Poverty is a complicated thing. It can be generational or situational and temporary – or whatever it is in between. For me, getting out of poverty was as much about the mindset as it was about dollars in my bank account. “I’m going to do this,” I tell myself over and over again. “I inherited the strength from my father to do this.”
In the spring of 2017, I finally left my last makeshift “home” – a slatted wooden park bench in that same park. My first job during my recovery was as a $ 11 an hour grocery clerk at a Whole Foods store where my 20-something bosses gave me preset timers every time I took a break in the bathroom. bath. As a former reporter who had climbed the Miami Herald ranks to write cover stories for the newspaper’s Sunday magazine, I stood by my ledger, struggling to hold back my tears.
From June to November 2020, nearly 8 million people in the United States fell into poverty.

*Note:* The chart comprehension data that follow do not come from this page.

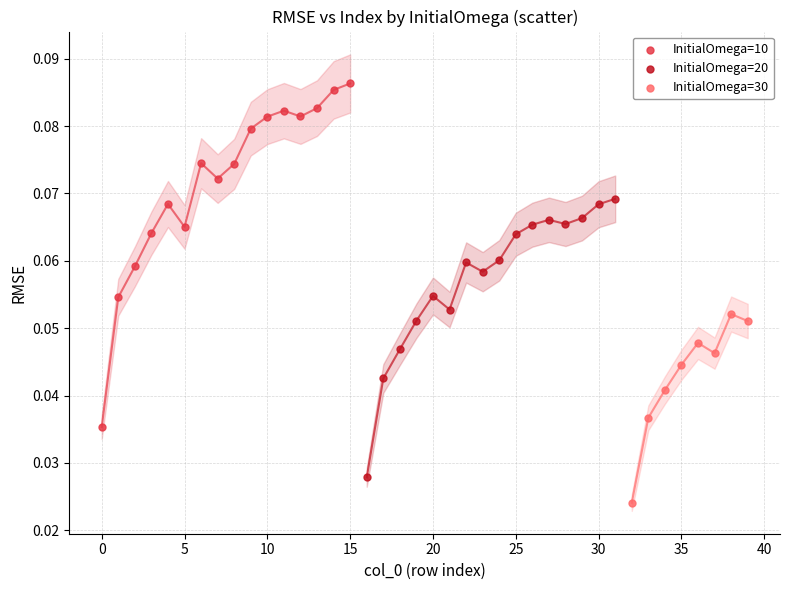

Which series has the widest spread of Y values?

InitialOmega=10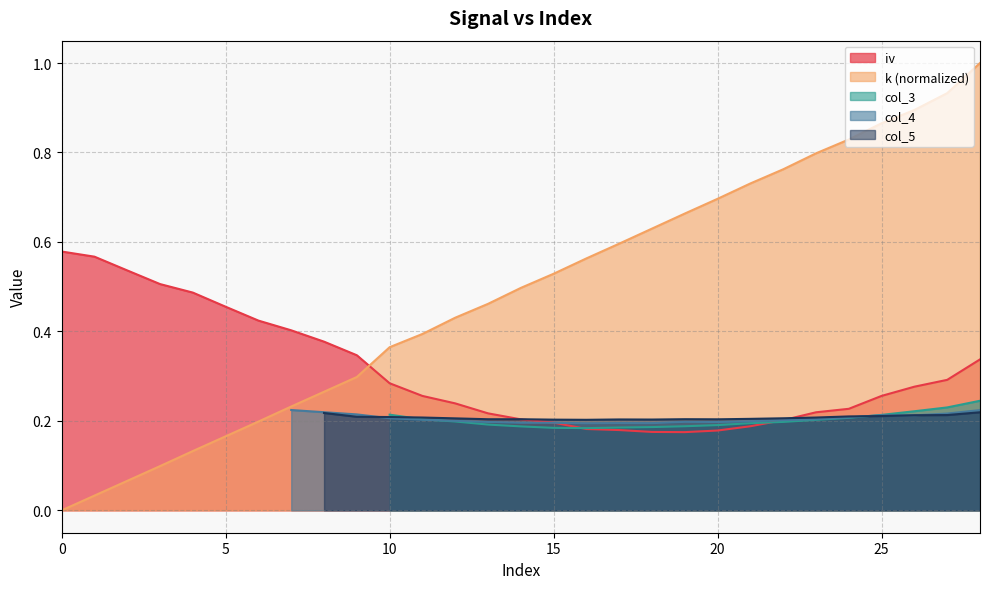

What is the label of the 18th point from the left?

17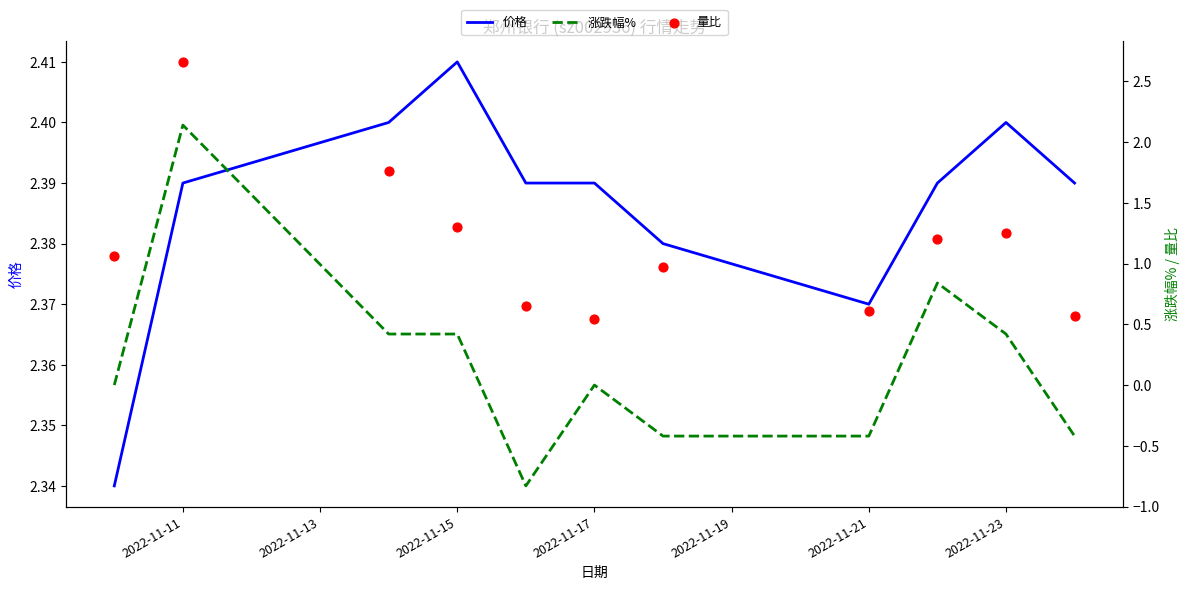

Is the value of 量比 at 2022-11-21 greater than the value of 价格 at 2022-11-23?

No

Well-meaning people tried to encourage me by pointing out how far I had come. “You’re working!” they said: “You are accommodated!” And the statement I found the most diminishing: “I’m so proud of you!”

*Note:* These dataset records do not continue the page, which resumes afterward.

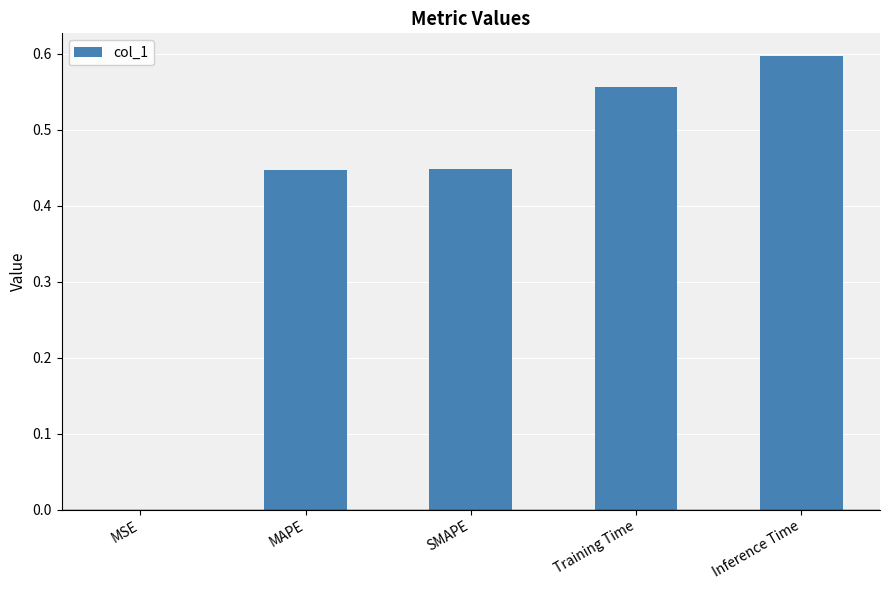

Which has a higher value, Inference Time or SMAPE?

Inference Time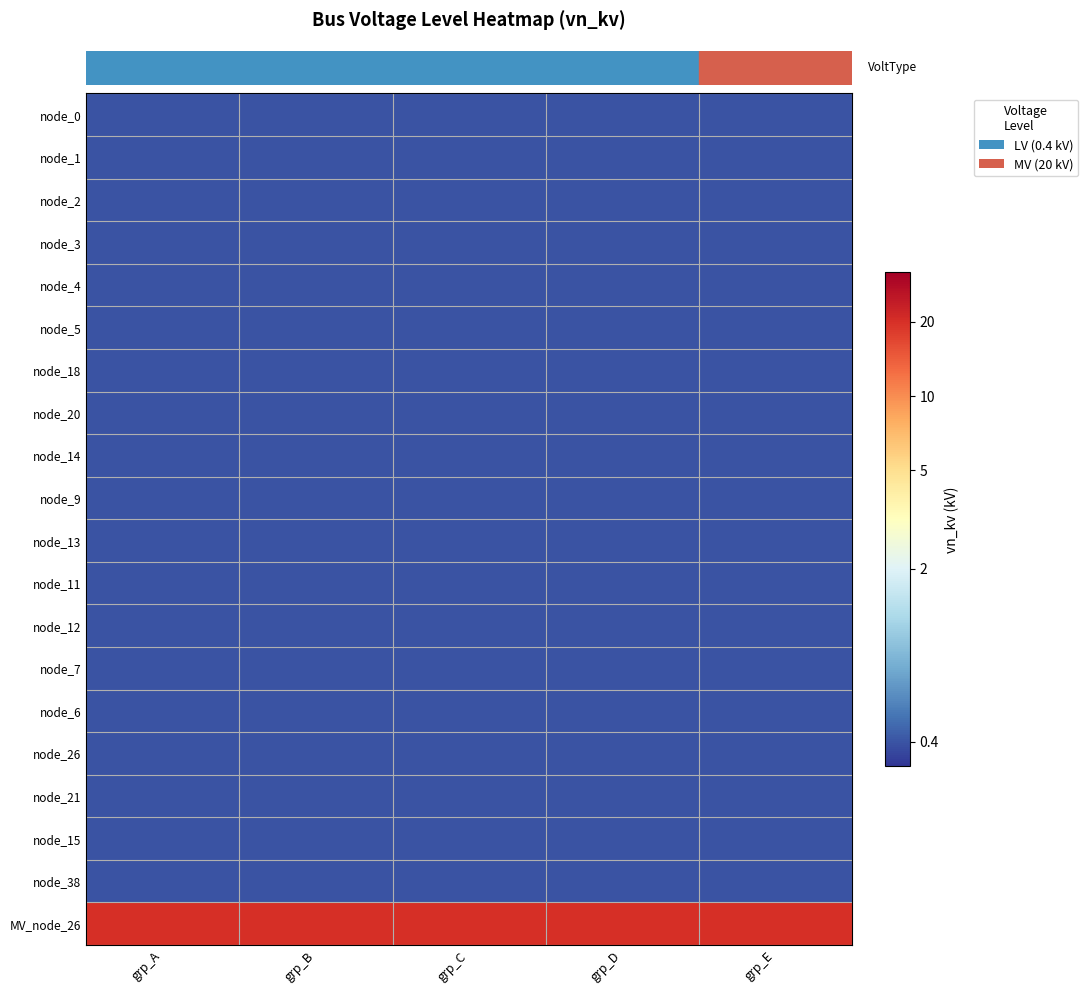

At how many categories does at least one series exceed 0?

5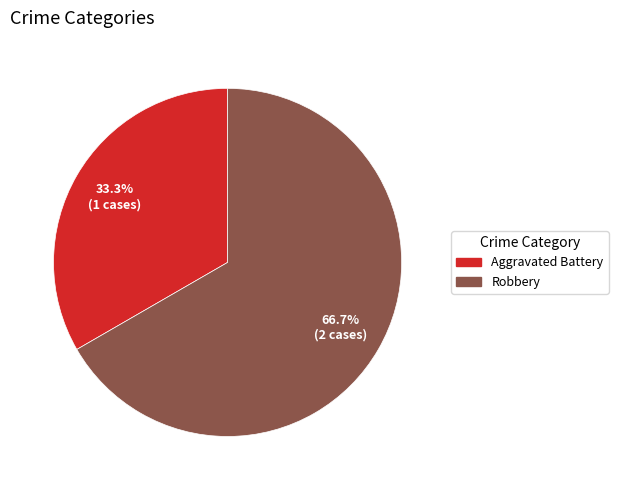

True or false: Robbery accounts for 57% of the total.

False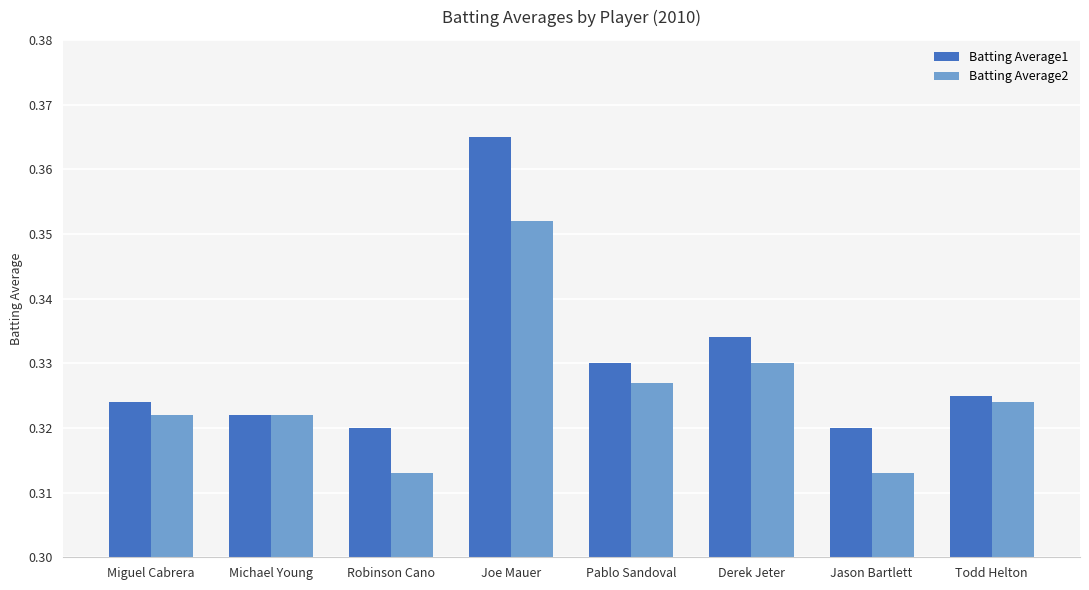

At how many categories does at least one series exceed 0?

8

I was 52 years old and I did not note my progress by these measurements. On the contrary, I marked my progress by the distance to which I had fallen. What did it mean I was earning enough to rent a room in someone’s house when just a few years ago I owned a three-acre horse ranch in Oregon?
One of the most debilitating symptoms of post-traumatic stress disorder is that people who suffer from it avoid the things that hurt them the most. For me, that meant I avoided myself.

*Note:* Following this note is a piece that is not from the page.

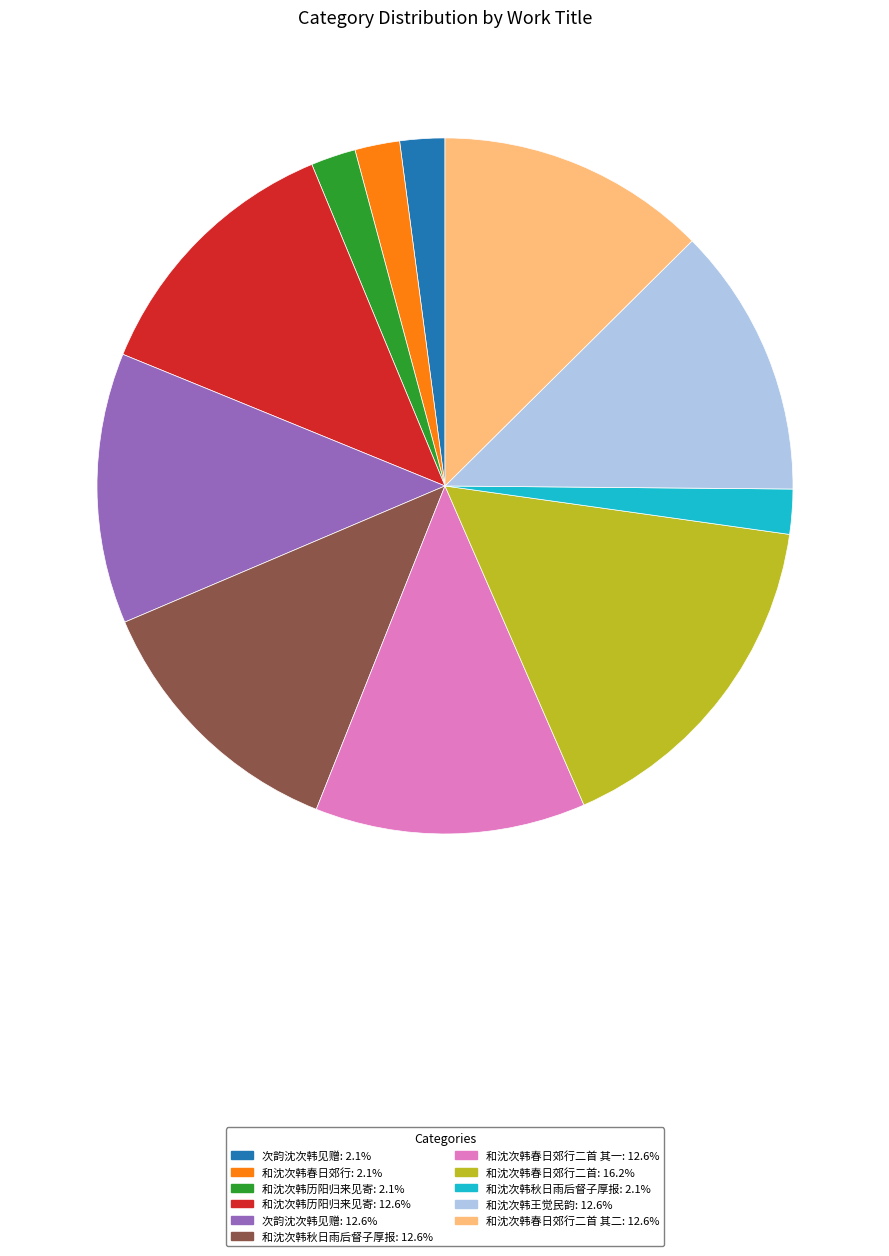

How many slices are in this pie chart?

11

I was full of shame and hatred of myself. The hatred that I – someone who once had hundreds of thousands of dollars on the stock market – had collapsed. Hatred that I became one of “them”.
In tears, I told my trauma therapist how I was regularly harassed and beaten by a man who worked at the counter of the outreach center for the homeless where I picked up my daily hygiene kits.
“If you don’t love that part of yourself that you’ve come so far away from, you won’t be able to heal completely,” my therapist said.
Slowly, after many sessions, I came to feel great compassion for the desperate woman I once was. I imagined myself sitting next to her on the street, holding her and telling her, “I’m so sorry. I will never separate from you again. I will take care of you.”
My gradual but steady progress did not come from expected government or community resources. They came from a series of strangers who cared about my well-being. The systems our society has put in place to lift people out of poverty are fragile and full of holes, so I have learned to look the other way.